En este contexto se remitieron distintas expediciones exploratorias que pretendían evaluar los puntos de la frontera norte que necesitaban ser fortificados.
Deseoso de respaldar la política defensiva de su padre, Al-Mundhir, con tan sólo 21 años, se enfrentó a las tropas de Ordoño I, a lo largo del valle del Ebro, con resultados inciertos. De regreso hacia Córdoba, no obstante, lograría derrotar al principal paladín del rey asturiano, Rodrigo, primer conde de Castilla. No es improbable que al rebasar el Sistema Central en ese verano del año 865 y comprobar cómo se restauraban las fortificaciones de Talamanca, siguiera el curso del río Manzanares, hasta llegar a una vega que se arriscaba a su izquierda, con un hermoso bosque hacia el poniente. Al preguntar a uno de los labriegos de la zona el nombre de la aldea que se levantaba entre dos colinas a la vera de un arroyo afluente del Manzanares, el rústico le respondió en un latín romanceado trufado de arabismos: “Matrice, mio sidi (“mi señor”); igual que el arroyo”.

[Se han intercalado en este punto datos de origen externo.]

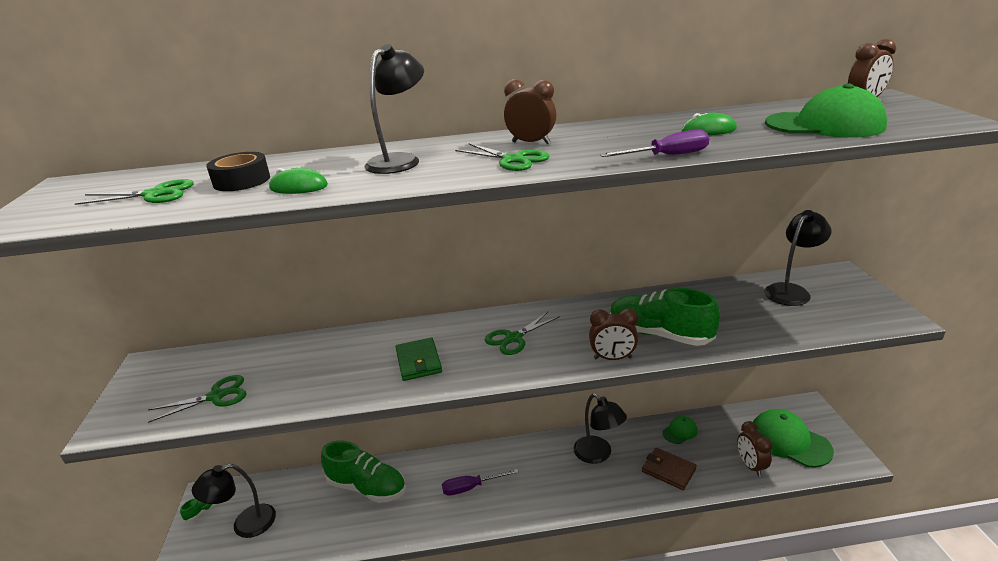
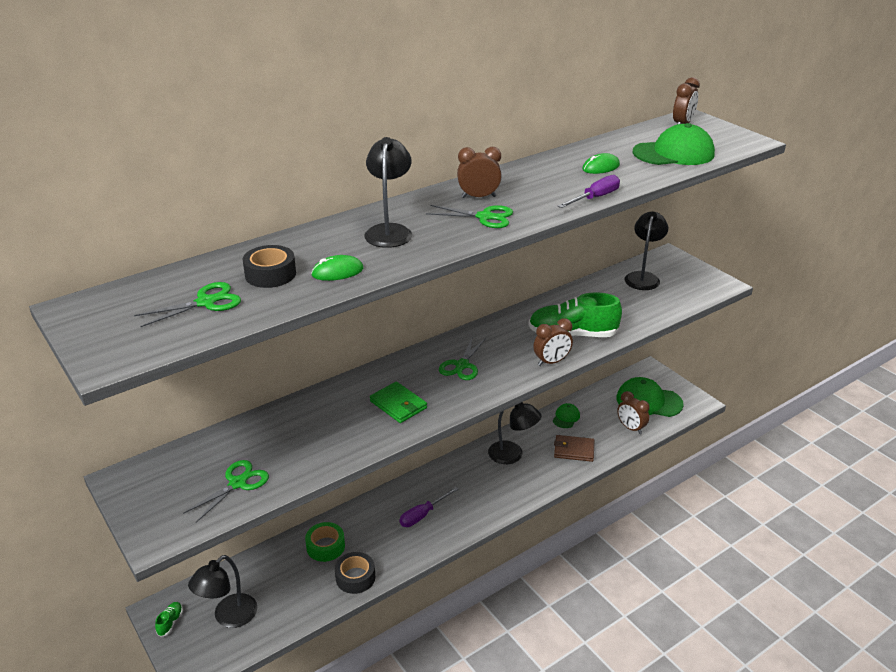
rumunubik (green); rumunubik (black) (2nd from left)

Tras remontar la corriente del arroyo, atravesando la pequeña población, y llegar a la cumbre de la colina amesetada del norte, el príncipe descabalgó junto con su séquito a la vera del pequeño templo godo dedicado a Mariam, madre del profeta Isa, y contemplando el panorama que se extendía ante él, pensó: “¡Qué magnífico lugar para alzar una fortaleza desde la cual vigilar los pasos de la Sierra, y controlar Toledo!”. Y volviéndose hacia su maestre de obras le dio instrucciones para comenzar los trabajos inmediatamente; iban retrasados, y ya se estaban fortificando Olmos, Calatalifa, Alamín, Canales…

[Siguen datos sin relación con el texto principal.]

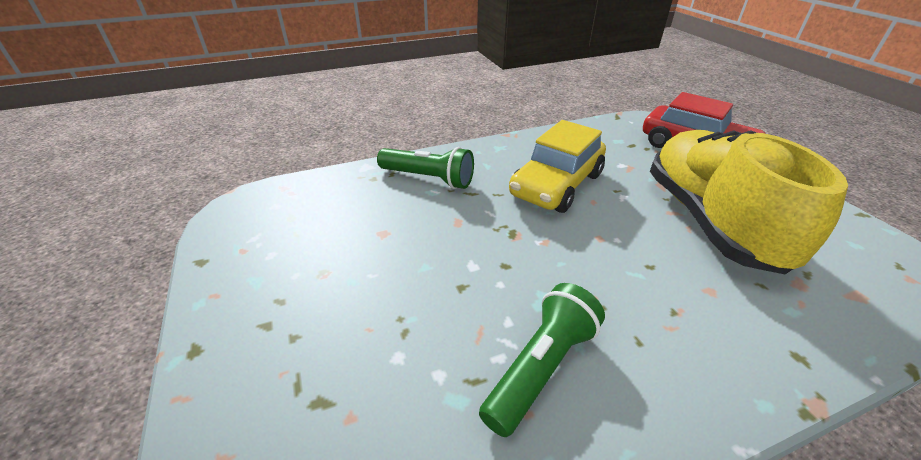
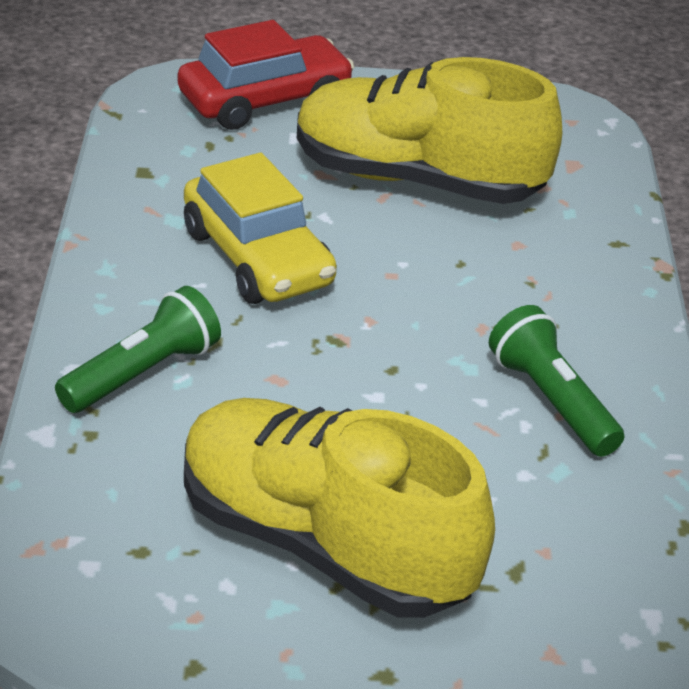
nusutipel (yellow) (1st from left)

El príncipe Al-Mundhir aún tendría muchas batallas en las que luchar, y llegaría a ser emir de Córdoba en el año 886, pero disfrutaría poco tiempo de esa responsabilidad, tan solo dos años, muriendo a los 44 de su edad; pero su principal cometido con nuestra ciudad, su fundación como plaza fuerte, estaba ya cumplida.
5. Bibliografía
.- Gea Ortigas, Isabel; Castellanos Oñate, J. Manuel. “Madrid musulmán, judío y cristiano. Las murallas medievales de Madrid”. La Librería, 2008.
.- González Dávila, Gil. “Teatro de las Grandezas de Madrid”. Madrid, 1623.
.- González Palencia, A. “Historia de la España musulmana”. Edit. Labor, Barcelona 1929.
.- López de Hoyos, Juan. “Historia y relación de la enfermedad, tránsito y exequias de la reyna Isabel de Valois”. Madrid, 1569.
.- Quintana, Gerónimo de. “A la muy antigua, noble y coronada Villa de Madrid. Historia de su antigüedad, nobleza y grandeza”. Madrid, 1629.
.- VV.AA. “Enciclopedia Universal Sopena. Tomo 3”. Barcelona, 1972.
.- VV.AA. “El valle del Jarama”.Comunidad de Madrid, 2001.
.- VV.AA. “Testimonios del Madrid Medieval. El Madrid Musulmán”. Museo de San Isidro, 2004.